WHAT YOU ARE ASKED TO DO
Transcribe only the lines of the listing below from the one holding "For a GIS import: Give" through the one holding "I am building", inclusive, without any change.

TASK DATA

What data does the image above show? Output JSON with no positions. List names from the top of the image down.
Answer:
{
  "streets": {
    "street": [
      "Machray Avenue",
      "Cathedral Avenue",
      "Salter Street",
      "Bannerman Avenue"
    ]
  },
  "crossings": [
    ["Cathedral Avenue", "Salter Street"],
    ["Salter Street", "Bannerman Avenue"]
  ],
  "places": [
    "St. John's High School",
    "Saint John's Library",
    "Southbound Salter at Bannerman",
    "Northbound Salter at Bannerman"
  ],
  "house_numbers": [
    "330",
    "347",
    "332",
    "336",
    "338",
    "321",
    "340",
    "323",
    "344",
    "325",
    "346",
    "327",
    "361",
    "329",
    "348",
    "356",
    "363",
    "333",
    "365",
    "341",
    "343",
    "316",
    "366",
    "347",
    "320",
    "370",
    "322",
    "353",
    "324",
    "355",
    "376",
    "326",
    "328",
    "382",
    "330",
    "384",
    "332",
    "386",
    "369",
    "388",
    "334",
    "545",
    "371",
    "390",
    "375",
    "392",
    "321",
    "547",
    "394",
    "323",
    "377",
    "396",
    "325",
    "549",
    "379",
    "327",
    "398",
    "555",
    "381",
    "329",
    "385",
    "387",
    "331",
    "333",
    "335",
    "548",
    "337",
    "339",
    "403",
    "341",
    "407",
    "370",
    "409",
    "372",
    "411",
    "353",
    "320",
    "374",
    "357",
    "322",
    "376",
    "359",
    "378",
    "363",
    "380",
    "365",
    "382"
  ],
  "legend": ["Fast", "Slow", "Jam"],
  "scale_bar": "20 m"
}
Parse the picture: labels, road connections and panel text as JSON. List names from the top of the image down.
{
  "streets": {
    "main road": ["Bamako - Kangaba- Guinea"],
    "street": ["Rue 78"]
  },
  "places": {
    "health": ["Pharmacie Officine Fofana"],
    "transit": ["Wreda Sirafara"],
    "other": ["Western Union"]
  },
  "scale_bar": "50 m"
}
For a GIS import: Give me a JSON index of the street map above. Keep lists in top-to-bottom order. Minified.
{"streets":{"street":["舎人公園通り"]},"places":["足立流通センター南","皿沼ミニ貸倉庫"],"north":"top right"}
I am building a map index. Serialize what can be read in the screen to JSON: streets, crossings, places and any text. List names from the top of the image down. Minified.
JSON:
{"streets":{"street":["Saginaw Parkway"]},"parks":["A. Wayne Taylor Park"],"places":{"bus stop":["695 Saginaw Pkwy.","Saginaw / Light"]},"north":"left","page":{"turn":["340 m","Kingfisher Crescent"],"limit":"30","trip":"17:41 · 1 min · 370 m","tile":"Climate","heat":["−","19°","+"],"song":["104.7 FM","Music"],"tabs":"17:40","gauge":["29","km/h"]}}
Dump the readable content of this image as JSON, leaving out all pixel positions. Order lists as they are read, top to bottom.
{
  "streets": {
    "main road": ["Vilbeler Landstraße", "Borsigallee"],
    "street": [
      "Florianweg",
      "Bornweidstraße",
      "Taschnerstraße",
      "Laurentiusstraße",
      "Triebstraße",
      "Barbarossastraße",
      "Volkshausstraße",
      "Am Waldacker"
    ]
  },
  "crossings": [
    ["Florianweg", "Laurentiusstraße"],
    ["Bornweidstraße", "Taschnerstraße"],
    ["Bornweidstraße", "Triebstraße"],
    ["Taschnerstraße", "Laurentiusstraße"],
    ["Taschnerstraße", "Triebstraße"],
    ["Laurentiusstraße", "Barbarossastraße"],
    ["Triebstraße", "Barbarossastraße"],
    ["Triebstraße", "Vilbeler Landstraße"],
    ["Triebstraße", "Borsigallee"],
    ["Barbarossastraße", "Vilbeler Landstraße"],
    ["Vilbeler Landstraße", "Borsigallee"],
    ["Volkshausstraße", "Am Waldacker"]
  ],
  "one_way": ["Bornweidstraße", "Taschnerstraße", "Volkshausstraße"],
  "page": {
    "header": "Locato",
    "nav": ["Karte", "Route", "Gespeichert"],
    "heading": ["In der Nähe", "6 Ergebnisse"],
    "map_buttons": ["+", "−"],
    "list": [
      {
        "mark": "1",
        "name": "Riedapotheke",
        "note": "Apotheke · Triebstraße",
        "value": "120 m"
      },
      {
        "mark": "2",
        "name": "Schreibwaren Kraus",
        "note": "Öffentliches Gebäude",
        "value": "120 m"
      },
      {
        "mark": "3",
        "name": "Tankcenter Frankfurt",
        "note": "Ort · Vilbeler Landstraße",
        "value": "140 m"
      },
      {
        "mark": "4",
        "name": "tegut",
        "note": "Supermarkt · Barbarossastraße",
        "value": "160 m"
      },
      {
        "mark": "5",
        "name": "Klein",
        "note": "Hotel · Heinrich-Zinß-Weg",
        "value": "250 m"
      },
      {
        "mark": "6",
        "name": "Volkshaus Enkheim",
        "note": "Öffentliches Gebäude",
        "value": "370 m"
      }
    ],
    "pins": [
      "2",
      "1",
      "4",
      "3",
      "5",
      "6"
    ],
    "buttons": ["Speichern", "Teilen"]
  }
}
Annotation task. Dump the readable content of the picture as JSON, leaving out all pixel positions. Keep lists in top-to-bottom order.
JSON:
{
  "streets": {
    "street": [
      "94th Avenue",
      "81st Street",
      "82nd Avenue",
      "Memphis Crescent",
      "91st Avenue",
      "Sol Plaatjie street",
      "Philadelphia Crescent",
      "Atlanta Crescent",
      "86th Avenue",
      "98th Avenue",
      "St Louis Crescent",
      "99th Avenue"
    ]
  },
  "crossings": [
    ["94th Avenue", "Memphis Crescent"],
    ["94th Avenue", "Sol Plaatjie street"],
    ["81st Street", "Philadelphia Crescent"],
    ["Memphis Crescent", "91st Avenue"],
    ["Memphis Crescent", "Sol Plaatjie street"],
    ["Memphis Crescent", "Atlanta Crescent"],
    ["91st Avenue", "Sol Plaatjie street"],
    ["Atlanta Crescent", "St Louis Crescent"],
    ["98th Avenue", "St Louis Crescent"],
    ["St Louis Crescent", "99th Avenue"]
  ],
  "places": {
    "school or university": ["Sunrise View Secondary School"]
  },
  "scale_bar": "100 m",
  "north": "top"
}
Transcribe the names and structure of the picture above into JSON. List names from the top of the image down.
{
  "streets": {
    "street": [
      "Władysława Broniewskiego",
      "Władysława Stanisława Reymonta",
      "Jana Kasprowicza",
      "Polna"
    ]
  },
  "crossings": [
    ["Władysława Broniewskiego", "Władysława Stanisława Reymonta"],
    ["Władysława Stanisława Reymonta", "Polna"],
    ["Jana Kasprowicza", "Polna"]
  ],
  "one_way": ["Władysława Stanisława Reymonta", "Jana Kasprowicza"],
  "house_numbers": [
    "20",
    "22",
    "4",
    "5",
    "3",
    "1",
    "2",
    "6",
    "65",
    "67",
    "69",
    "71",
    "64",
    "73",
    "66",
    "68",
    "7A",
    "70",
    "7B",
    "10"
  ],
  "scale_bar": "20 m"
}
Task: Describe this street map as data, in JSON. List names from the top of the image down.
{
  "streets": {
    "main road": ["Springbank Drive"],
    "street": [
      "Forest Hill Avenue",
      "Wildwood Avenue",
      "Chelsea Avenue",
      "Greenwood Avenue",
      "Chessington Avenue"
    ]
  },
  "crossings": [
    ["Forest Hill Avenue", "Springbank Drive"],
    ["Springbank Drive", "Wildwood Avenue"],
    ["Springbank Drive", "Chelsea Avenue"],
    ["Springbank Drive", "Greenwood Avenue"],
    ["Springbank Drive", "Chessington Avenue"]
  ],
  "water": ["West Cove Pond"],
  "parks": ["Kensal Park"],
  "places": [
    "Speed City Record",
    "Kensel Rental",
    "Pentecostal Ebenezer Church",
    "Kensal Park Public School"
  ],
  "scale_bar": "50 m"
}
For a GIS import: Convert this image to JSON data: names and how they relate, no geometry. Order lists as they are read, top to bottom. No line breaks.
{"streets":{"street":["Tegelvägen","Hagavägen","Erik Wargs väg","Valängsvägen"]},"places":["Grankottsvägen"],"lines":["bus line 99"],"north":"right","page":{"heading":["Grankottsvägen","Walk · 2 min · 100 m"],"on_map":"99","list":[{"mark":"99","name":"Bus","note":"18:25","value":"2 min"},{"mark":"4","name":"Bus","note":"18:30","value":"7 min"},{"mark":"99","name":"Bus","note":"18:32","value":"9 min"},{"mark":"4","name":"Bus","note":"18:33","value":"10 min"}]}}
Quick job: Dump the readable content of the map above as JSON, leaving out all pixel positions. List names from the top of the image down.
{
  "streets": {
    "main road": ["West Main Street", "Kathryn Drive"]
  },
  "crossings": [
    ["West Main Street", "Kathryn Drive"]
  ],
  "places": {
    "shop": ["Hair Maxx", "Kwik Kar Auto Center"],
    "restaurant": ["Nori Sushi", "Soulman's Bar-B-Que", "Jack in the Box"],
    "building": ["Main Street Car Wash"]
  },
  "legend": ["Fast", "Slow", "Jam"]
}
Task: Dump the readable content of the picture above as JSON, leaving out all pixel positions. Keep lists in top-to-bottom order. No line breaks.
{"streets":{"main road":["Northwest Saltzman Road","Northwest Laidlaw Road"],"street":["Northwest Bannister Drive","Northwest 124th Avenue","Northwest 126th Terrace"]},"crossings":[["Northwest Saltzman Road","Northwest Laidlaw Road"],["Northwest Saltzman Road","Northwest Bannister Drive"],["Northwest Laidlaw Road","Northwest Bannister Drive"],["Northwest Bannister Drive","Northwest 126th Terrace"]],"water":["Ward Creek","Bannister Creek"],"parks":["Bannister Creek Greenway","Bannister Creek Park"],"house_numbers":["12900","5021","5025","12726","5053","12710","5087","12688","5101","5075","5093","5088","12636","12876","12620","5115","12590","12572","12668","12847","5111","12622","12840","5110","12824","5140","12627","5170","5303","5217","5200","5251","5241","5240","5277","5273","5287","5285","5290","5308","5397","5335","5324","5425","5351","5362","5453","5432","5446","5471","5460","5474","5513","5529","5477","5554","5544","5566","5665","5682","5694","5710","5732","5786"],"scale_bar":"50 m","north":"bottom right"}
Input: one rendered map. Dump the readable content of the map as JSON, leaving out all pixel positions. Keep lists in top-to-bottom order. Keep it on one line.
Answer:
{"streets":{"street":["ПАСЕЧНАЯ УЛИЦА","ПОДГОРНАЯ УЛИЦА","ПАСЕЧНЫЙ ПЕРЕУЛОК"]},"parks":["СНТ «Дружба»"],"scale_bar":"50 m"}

TASK SOLUTION
For a GIS import: Give me a JSON index of the street map above. Keep lists in top-to-bottom order. Minified.
{"streets":{"street":["舎人公園通り"]},"places":["足立流通センター南","皿沼ミニ貸倉庫"],"north":"top right"}
I am building a map index. Serialize what can be read in the screen to JSON: streets, crossings, places and any text. List names from the top of the image down. Minified.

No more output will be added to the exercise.